El paro que iba a arreglar el PP, en situación de emergencia

Hace cuatro años, la vicepresidenta económica del Gobierno socialista, Elena Salgado, aseguraba que España no llegaría a los cinco millones de parados, después de que el ex ministro de Trabajo, José Montilla, asegurase que no alcanzaríamos los cuatro millones de desempleados. Hace dos años, el vicesecretario del Partido Popular, Esteban Gònzalez Pons, cuando con el Gobierno Zapatero, se alcanzaron los cinco millones de parados dijo que estábamos ante la peor noticia del mundo y que el PSOE tenía que pedir disculpas al país por ser responsable de esa tragedia. Y hace solo meses, en plena campaña electoral para las generales, que ganó por mayoría absoluta, Mariano Rajoy, el actual presidente del Gobierno, argumentaba que el crecimiento del paro era el principal argumento por el que el electorado tenía que decidirse por el “cambio”, mientras que Javier Arenas repetía que PSOE era paro, paro y paro, y el PP, era empleo, empleo y empleo…

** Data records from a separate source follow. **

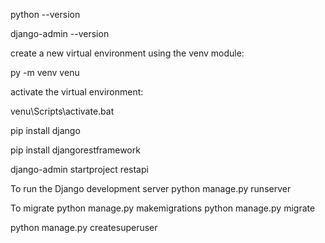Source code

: python --version

django-admin --version

create a new virtual environment using the venv module:

py -m venv venu

activate the virtual environment:

venu\Scripts\activate.bat

pip install django

pip install djangorestframework

django-admin startproject restapi

To run the Django development server
python manage.py runserver

To migrate
python manage.py makemigrations
python manage.py migrate

python manage.py createsuperuser


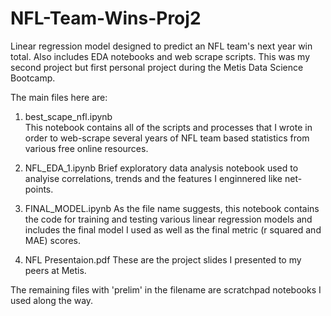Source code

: # NFL-Team-Wins-Proj2
Linear regression model designed to predict an NFL team's next year win total. Also includes EDA notebooks and web scrape scripts. This was my second project but first personal project during the Metis Data Science Bootcamp. 

The main files here are:
1) best_scape_nfl.ipynb<br>
This notebook contains all of the scripts and processes that I wrote in order to web-scrape several years of NFL team based statistics from various free online resources. 

2) NFL_EDA_1.ipynb
Brief exploratory data analysis notebook used to analyise correlations, trends and the features I enginnered like net-points. 

3) FINAL_MODEL.ipynb
As the file name suggests, this notebook contains the code for training and testing various linear regression models and includes the final model I used as well as the final metric (r squared and MAE) scores. 

4) NFL Presentaion.pdf
These are the project slides I presented to my peers at Metis. 

The remaining files with 'prelim' in the filename are scratchpad notebooks I used along the way.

Ha pasado casi año y medio del triunfo electoral por mayoría absoluta, de Mariano Rajoy y del Partido Popular; ha habido unos recortes que han afectado ya al estado de bienestar; la población se ha empobrecido hasta el punto que dos millones de españoles están al borde de la exclusión social, se ha aprobado una Ley de Reforma Laboral que, según el ministro de Economía y Competencia, Luis de Guindos, en la reciente Cumbre de Dublín, “ha servido para moderar la destrucción de empleo”, los salarios han perdido un treinta por ciento de su poder adquisitivo, y el país, todavía no puede creer que se haya superado la cifra de los seis millones de desempleados (6.202.700) una cifra inédita en la historia de la economía española, con un porcentaje por encima del 27 por ciento, el mayor de toda la Unión Europea. Una situación para España, y para Europa, de verdadera emergencia.

Dramáticamente, según la EPA (Encuesta de Población Activa) han aumentado los parados de larga duración -más de medio millón -, y los hogares con todos sus miembros en paro subieron en el primer trimestre del año en 72.400, lo que supone un casi 4% más que en el trimestre anterior, hasta situarse en 1.906.100.

Igual de dramática es la situación del paro entre los jóvenes. El número de jóvenes en paro menores de 25 años aumentó en 30.200 personas en el primer trimestre, lo que supone un 3,2% más que en el trimestre anterior, situándose la cifra total de jóvenes en situación de desempleo en 960.400. con lo que la tasa de paro juvenil subió hasta el 57,22% De esta forma los jóvenes y los parados de larga duración (más de un año en el desempleo) están siendo los colectivos más castigados por la crisis. De los más de 6,2 millones de parados, el 15,5% son jóvenes menores de 25 años, y el 46,7% son parados de larga duración.

Este era el deprimente cuadro de situación, en vísperas de que el Gobierno abordara nuevas reformas para que Bruselas apruebe una prórroga de los objetivos de déficit para llegar a ese tres por ciento, que no se podrá cumplir en el plazo previsto y para el que se pedirá la correspondiente prórroga. Insensible a las cifras del paro hechas públicas este jueves (tan preocupado como dice estar por el paro y especialmente por el paro juvenil), el comisario Olli Rehn ya ha advertido a España que tiene que seguir por el camino de los ajustes.

Esas cifras de paro, por encima de los seis millones, ha ocupado los principales espacios informativos de las radios, las televisiones y los medios digitales europeos, que se asombran de esa cifra y, sobre todo de esa tasa de paro, por encima del 57 por ciento entre los jóvenes de nuestro país. Unos 640.000 españoles desempleados de menos de 30 años están ya clasificados -a pesar de su edad-, según destaca Financial Times, como desempleados de larga duración. Los economistas advierten que las filas de jóvenes desempleados con poca cualificación que están creciendo con rapidez, representan un gran desafío para el país y que es posible que sobreviva a la crisis por muchos años. Lo que está en juego no es solo las perspectivas económicas a largo plazo de España, sino el tejido social y político de una sociedad que se ha enfrentado a la crisis con notable ecuanimidad y solidaridad.

El miedo del que hablan muchos analistas es que sea difícil, si no imposible, conseguir que la mayoría de los jóvenes españoles con baja cualificación vuelvan a encontrar trabajo y que algunos de los problemas estructurales que inundan el mercado laboral español -vaticina FT- tardarán mucho en disiparse.